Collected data
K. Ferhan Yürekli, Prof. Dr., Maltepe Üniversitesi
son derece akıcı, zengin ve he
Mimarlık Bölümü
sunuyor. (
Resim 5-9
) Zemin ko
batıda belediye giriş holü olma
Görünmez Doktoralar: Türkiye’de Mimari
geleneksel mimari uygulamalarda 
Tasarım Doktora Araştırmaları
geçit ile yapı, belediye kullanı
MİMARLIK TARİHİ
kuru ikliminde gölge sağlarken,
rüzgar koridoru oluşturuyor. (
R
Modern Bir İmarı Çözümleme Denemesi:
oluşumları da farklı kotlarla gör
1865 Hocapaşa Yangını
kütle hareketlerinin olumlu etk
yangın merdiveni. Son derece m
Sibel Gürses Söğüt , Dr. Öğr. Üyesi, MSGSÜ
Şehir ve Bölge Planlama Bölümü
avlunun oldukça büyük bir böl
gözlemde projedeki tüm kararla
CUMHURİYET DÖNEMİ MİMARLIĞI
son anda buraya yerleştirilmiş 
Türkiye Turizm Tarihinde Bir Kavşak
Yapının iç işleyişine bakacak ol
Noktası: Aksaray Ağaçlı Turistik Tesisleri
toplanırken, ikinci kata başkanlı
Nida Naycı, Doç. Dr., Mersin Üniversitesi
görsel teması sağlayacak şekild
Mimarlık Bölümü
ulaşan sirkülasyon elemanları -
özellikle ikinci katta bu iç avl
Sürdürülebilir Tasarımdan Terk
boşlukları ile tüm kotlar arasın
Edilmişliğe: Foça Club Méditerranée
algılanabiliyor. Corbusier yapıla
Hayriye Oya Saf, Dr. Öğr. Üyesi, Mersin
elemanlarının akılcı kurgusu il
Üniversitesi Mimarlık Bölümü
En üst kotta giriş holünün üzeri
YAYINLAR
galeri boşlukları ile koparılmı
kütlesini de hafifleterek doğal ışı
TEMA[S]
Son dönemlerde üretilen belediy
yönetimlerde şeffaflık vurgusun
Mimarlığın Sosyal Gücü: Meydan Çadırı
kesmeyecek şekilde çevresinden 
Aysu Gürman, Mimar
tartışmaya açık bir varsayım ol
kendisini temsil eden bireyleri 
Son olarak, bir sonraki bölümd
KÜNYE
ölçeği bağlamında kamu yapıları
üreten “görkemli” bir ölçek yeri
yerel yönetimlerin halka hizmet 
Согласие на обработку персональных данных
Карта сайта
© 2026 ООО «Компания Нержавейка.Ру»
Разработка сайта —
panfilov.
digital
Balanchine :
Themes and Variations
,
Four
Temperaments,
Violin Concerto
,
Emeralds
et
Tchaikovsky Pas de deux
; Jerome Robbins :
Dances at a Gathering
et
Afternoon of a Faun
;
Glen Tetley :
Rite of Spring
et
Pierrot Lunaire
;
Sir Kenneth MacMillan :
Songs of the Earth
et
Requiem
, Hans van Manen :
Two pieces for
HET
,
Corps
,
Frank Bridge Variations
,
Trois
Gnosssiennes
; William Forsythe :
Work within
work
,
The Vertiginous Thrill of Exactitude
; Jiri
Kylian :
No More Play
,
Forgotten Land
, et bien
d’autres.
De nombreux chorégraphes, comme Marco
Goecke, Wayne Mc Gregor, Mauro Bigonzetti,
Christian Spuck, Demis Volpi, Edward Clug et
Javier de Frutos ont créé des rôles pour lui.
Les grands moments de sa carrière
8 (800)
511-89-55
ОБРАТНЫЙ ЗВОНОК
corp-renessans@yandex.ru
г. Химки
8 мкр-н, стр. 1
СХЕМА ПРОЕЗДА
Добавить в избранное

[Exercise requirements]:
Exactly reproduce the lines from the one containing "boşlukları ile tüm kotlar arasın" through the end of the records, and only those lines.

[Result for this exercise]:
boşlukları ile tüm kotlar arasın
Edilmişliğe: Foça Club Méditerranée
algılanabiliyor. Corbusier yapıla
Hayriye Oya Saf, Dr. Öğr. Üyesi, Mersin
elemanlarının akılcı kurgusu il
Üniversitesi Mimarlık Bölümü
En üst kotta giriş holünün üzeri
YAYINLAR
galeri boşlukları ile koparılmı
kütlesini de hafifleterek doğal ışı
TEMA[S]
Son dönemlerde üretilen belediy
yönetimlerde şeffaflık vurgusun
Mimarlığın Sosyal Gücü: Meydan Çadırı
kesmeyecek şekilde çevresinden 
Aysu Gürman, Mimar
tartışmaya açık bir varsayım ol
kendisini temsil eden bireyleri 
Son olarak, bir sonraki bölümd
KÜNYE
ölçeği bağlamında kamu yapıları
üreten “görkemli” bir ölçek yeri
yerel yönetimlerin halka hizmet 
Согласие на обработку персональных данных
Карта сайта
© 2026 ООО «Компания Нержавейка.Ру»
Разработка сайта —
panfilov.
digital
Balanchine :
Themes and Variations
,
Four
Temperaments,
Violin Concerto
,
Emeralds
et
Tchaikovsky Pas de deux
; Jerome Robbins :
Dances at a Gathering
et
Afternoon of a Faun
;
Glen Tetley :
Rite of Spring
et
Pierrot Lunaire
;
Sir Kenneth MacMillan :
Songs of the Earth
et
Requiem
, Hans van Manen :
Two pieces for
HET
,
Corps
,
Frank Bridge Variations
,
Trois
Gnosssiennes
; William Forsythe :
Work within
work
,
The Vertiginous Thrill of Exactitude
; Jiri
Kylian :
No More Play
,
Forgotten Land
, et bien
d’autres.
De nombreux chorégraphes, comme Marco
Goecke, Wayne Mc Gregor, Mauro Bigonzetti,
Christian Spuck, Demis Volpi, Edward Clug et
Javier de Frutos ont créé des rôles pour lui.
Les grands moments de sa carrière
8 (800)
511-89-55
ОБРАТНЫЙ ЗВОНОК
corp-renessans@yandex.ru
г. Химки
8 мкр-н, стр. 1
СХЕМА ПРОЕЗДА
Добавить в избранное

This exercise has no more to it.